WHAT THE TASK REQUIRES: Reproduce, unaltered, the line with "have been removed." along with every line that follows it in the records, up to the last.

RECORD EXTRACTS:
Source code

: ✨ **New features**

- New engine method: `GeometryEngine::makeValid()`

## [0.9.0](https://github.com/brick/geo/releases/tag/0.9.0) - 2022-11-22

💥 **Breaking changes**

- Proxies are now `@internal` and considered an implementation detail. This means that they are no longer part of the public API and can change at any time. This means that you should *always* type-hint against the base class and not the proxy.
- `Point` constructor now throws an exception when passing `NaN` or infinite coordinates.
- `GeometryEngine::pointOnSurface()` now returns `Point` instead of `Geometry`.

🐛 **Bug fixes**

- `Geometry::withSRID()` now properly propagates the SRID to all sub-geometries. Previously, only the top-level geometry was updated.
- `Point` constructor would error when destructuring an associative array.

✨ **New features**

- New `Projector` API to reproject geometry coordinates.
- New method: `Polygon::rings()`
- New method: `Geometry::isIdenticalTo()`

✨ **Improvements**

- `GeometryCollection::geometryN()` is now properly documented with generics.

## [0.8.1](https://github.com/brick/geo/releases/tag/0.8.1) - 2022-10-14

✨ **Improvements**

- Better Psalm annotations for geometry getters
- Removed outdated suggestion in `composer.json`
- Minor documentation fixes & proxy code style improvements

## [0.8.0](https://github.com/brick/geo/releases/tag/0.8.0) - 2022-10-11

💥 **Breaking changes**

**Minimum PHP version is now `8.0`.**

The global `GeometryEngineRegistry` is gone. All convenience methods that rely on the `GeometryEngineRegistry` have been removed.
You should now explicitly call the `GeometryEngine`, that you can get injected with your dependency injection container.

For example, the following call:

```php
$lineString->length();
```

ANSWER TO THE PROBLEM:
The global `GeometryEngineRegistry` is gone. All convenience methods that rely on the `GeometryEngineRegistry` have been removed.
You should now explicitly call the `GeometryEngine`, that you can get injected with your dependency injection container.

For example, the following call:

```php
$lineString->length();
```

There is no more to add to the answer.